# Work to be completed
Search the data for the string "center", and report each line where it is found.

BEGIN Information shown

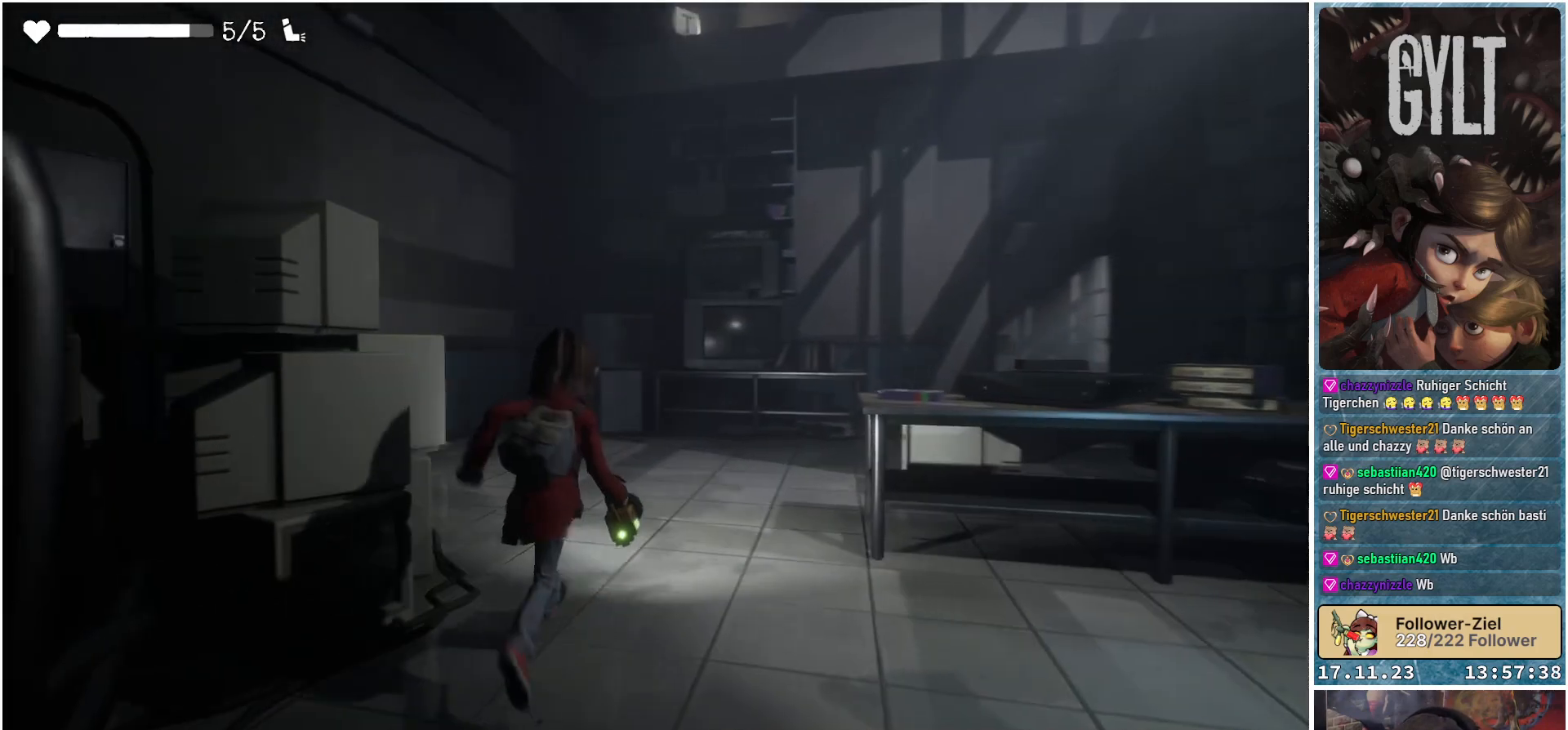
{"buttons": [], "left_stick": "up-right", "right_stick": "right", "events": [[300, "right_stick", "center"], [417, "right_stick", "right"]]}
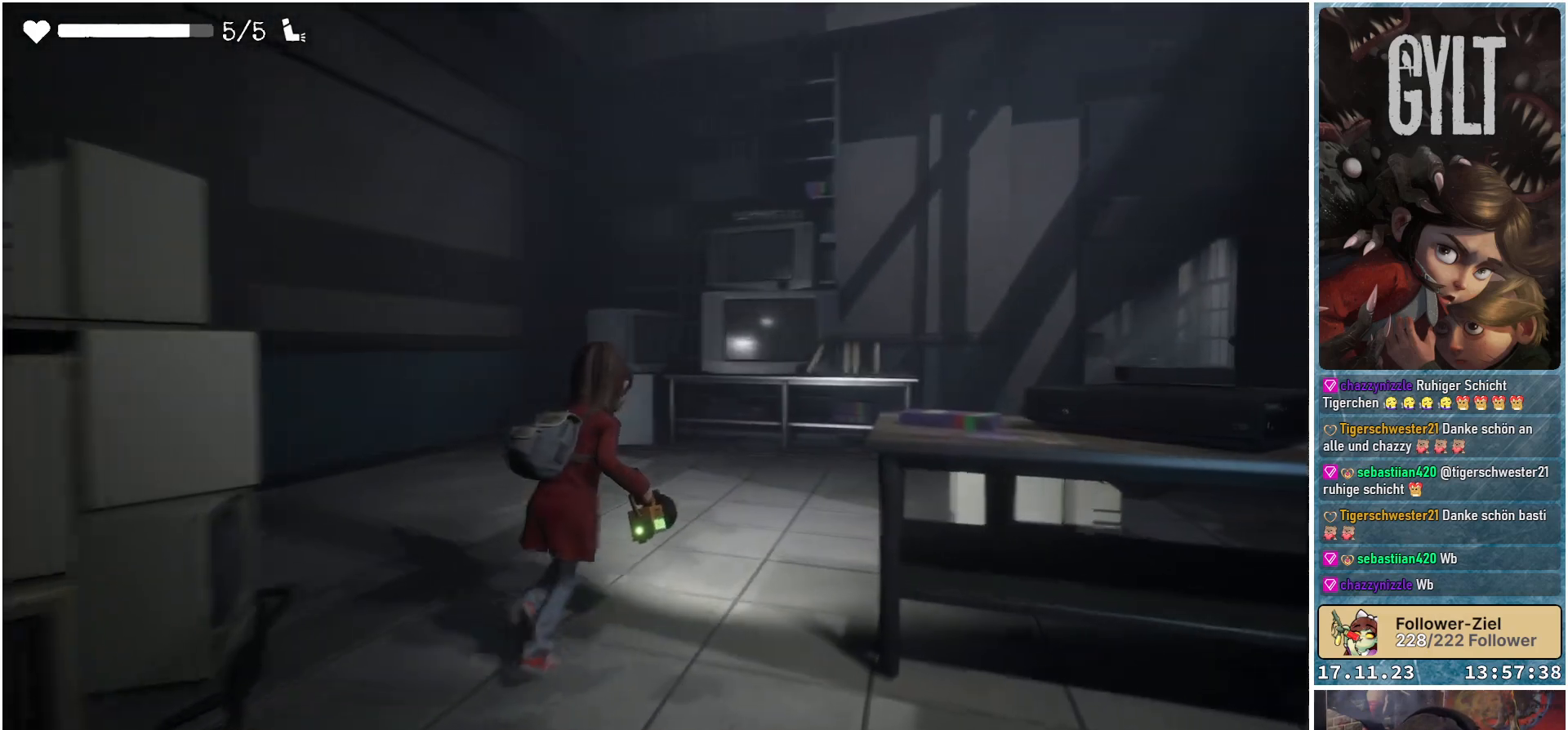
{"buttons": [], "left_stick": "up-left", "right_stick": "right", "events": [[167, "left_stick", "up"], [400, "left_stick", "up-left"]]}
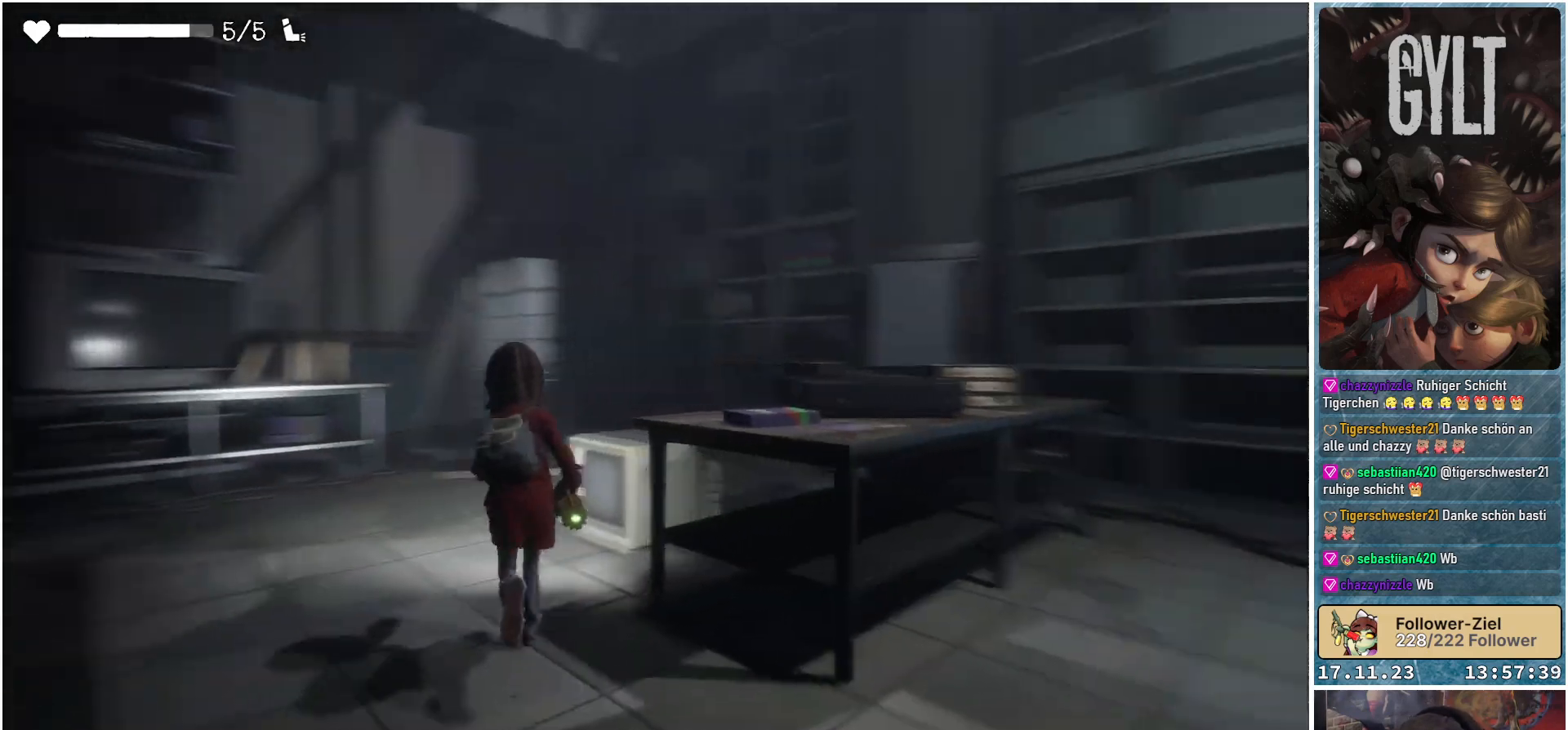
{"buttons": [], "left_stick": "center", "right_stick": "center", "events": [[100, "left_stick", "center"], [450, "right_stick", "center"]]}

END Information shown

# Answer section
{"buttons": [], "left_stick": "up-right", "right_stick": "right", "events": [[300, "right_stick", "center"], [417, "right_stick", "right"]]}
{"buttons": [], "left_stick": "center", "right_stick": "center", "events": [[100, "left_stick", "center"], [450, "right_stick", "center"]]}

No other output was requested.